* Begin Input records *

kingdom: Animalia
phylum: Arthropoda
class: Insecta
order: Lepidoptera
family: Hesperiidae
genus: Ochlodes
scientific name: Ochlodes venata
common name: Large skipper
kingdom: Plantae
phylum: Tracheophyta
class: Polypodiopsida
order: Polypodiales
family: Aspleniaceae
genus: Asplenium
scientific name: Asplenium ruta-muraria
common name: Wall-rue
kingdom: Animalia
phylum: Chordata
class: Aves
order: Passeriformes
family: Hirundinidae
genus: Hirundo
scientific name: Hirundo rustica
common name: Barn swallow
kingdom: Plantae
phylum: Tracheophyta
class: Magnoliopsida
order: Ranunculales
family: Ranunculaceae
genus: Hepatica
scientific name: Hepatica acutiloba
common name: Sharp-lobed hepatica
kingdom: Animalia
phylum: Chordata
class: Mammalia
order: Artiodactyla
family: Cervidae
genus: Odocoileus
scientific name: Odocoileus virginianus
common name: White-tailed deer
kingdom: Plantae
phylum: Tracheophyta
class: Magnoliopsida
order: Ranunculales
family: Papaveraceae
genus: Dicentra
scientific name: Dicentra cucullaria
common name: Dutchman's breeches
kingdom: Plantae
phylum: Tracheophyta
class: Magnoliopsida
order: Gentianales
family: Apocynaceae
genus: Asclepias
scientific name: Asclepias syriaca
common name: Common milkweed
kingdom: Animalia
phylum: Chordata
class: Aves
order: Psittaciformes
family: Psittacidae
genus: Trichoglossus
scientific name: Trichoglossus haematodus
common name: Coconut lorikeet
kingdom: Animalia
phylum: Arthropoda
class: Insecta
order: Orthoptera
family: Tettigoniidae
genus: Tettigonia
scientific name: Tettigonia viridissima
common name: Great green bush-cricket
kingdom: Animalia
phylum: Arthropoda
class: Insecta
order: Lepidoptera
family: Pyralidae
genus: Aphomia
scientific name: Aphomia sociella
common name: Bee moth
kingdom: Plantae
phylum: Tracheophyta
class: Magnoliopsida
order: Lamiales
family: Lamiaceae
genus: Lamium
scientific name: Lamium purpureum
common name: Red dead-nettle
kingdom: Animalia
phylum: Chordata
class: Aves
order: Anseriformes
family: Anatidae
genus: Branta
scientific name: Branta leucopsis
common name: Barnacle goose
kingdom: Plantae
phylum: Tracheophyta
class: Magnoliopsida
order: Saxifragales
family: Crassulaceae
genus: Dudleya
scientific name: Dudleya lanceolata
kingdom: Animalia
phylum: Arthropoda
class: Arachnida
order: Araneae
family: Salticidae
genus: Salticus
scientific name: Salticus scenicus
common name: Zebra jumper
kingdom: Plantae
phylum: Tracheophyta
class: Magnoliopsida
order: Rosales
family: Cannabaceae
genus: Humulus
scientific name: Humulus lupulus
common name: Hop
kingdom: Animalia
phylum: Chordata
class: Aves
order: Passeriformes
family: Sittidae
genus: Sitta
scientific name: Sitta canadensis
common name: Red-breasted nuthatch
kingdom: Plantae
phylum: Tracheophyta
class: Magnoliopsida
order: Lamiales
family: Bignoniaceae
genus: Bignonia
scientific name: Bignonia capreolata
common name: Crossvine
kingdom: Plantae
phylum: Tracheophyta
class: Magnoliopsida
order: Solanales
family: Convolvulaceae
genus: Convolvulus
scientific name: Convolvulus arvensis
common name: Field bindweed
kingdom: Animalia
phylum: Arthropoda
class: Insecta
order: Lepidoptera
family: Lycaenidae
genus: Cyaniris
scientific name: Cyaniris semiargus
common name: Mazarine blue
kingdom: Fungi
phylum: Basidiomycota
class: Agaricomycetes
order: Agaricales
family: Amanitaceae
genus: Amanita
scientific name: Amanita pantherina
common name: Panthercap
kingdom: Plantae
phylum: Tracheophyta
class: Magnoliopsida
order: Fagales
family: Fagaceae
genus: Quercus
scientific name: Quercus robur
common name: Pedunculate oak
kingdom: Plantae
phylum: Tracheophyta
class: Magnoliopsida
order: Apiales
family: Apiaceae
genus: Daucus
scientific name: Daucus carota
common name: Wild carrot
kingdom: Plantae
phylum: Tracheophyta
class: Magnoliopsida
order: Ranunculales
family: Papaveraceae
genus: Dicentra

* End Input records *

Task objective: Recast every line in the listing above as a JSON list of strings, one string per line, with blank lines left out.

Answer for the task:
[
  "kingdom: Animalia",
  "phylum: Arthropoda",
  "class: Insecta",
  "order: Lepidoptera",
  "family: Hesperiidae",
  "genus: Ochlodes",
  "scientific name: Ochlodes venata",
  "common name: Large skipper",
  "kingdom: Plantae",
  "phylum: Tracheophyta",
  "class: Polypodiopsida",
  "order: Polypodiales",
  "family: Aspleniaceae",
  "genus: Asplenium",
  "scientific name: Asplenium ruta-muraria",
  "common name: Wall-rue",
  "kingdom: Animalia",
  "phylum: Chordata",
  "class: Aves",
  "order: Passeriformes",
  "family: Hirundinidae",
  "genus: Hirundo",
  "scientific name: Hirundo rustica",
  "common name: Barn swallow",
  "kingdom: Plantae",
  "phylum: Tracheophyta",
  "class: Magnoliopsida",
  "order: Ranunculales",
  "family: Ranunculaceae",
  "genus: Hepatica",
  "scientific name: Hepatica acutiloba",
  "common name: Sharp-lobed hepatica",
  "kingdom: Animalia",
  "phylum: Chordata",
  "class: Mammalia",
  "order: Artiodactyla",
  "family: Cervidae",
  "genus: Odocoileus",
  "scientific name: Odocoileus virginianus",
  "common name: White-tailed deer",
  "kingdom: Plantae",
  "phylum: Tracheophyta",
  "class: Magnoliopsida",
  "order: Ranunculales",
  "family: Papaveraceae",
  "genus: Dicentra",
  "scientific name: Dicentra cucullaria",
  "common name: Dutchman's breeches",
  "kingdom: Plantae",
  "phylum: Tracheophyta",
  "class: Magnoliopsida",
  "order: Gentianales",
  "family: Apocynaceae",
  "genus: Asclepias",
  "scientific name: Asclepias syriaca",
  "common name: Common milkweed",
  "kingdom: Animalia",
  "phylum: Chordata",
  "class: Aves",
  "order: Psittaciformes",
  "family: Psittacidae",
  "genus: Trichoglossus",
  "scientific name: Trichoglossus haematodus",
  "common name: Coconut lorikeet",
  "kingdom: Animalia",
  "phylum: Arthropoda",
  "class: Insecta",
  "order: Orthoptera",
  "family: Tettigoniidae",
  "genus: Tettigonia",
  "scientific name: Tettigonia viridissima",
  "common name: Great green bush-cricket",
  "kingdom: Animalia",
  "phylum: Arthropoda",
  "class: Insecta",
  "order: Lepidoptera",
  "family: Pyralidae",
  "genus: Aphomia",
  "scientific name: Aphomia sociella",
  "common name: Bee moth",
  "kingdom: Plantae",
  "phylum: Tracheophyta",
  "class: Magnoliopsida",
  "order: Lamiales",
  "family: Lamiaceae",
  "genus: Lamium",
  "scientific name: Lamium purpureum",
  "common name: Red dead-nettle",
  "kingdom: Animalia",
  "phylum: Chordata",
  "class: Aves",
  "order: Anseriformes",
  "family: Anatidae",
  "genus: Branta",
  "scientific name: Branta leucopsis",
  "common name: Barnacle goose",
  "kingdom: Plantae",
  "phylum: Tracheophyta",
  "class: Magnoliopsida",
  "order: Saxifragales",
  "family: Crassulaceae",
  "genus: Dudleya",
  "scientific name: Dudleya lanceolata",
  "kingdom: Animalia",
  "phylum: Arthropoda",
  "class: Arachnida",
  "order: Araneae",
  "family: Salticidae",
  "genus: Salticus",
  "scientific name: Salticus scenicus",
  "common name: Zebra jumper",
  "kingdom: Plantae",
  "phylum: Tracheophyta",
  "class: Magnoliopsida",
  "order: Rosales",
  "family: Cannabaceae",
  "genus: Humulus",
  "scientific name: Humulus lupulus",
  "common name: Hop",
  "kingdom: Animalia",
  "phylum: Chordata",
  "class: Aves",
  "order: Passeriformes",
  "family: Sittidae",
  "genus: Sitta",
  "scientific name: Sitta canadensis",
  "common name: Red-breasted nuthatch",
  "kingdom: Plantae",
  "phylum: Tracheophyta",
  "class: Magnoliopsida",
  "order: Lamiales",
  "family: Bignoniaceae",
  "genus: Bignonia",
  "scientific name: Bignonia capreolata",
  "common name: Crossvine",
  "kingdom: Plantae",
  "phylum: Tracheophyta",
  "class: Magnoliopsida",
  "order: Solanales",
  "family: Convolvulaceae",
  "genus: Convolvulus",
  "scientific name: Convolvulus arvensis",
  "common name: Field bindweed",
  "kingdom: Animalia",
  "phylum: Arthropoda",
  "class: Insecta",
  "order: Lepidoptera",
  "family: Lycaenidae",
  "genus: Cyaniris",
  "scientific name: Cyaniris semiargus",
  "common name: Mazarine blue",
  "kingdom: Fungi",
  "phylum: Basidiomycota",
  "class: Agaricomycetes",
  "order: Agaricales",
  "family: Amanitaceae",
  "genus: Amanita",
  "scientific name: Amanita pantherina",
  "common name: Panthercap",
  "kingdom: Plantae",
  "phylum: Tracheophyta",
  "class: Magnoliopsida",
  "order: Fagales",
  "family: Fagaceae",
  "genus: Quercus",
  "scientific name: Quercus robur",
  "common name: Pedunculate oak",
  "kingdom: Plantae",
  "phylum: Tracheophyta",
  "class: Magnoliopsida",
  "order: Apiales",
  "family: Apiaceae",
  "genus: Daucus",
  "scientific name: Daucus carota",
  "common name: Wild carrot",
  "kingdom: Plantae",
  "phylum: Tracheophyta",
  "class: Magnoliopsida",
  "order: Ranunculales",
  "family: Papaveraceae",
  "genus: Dicentra"
]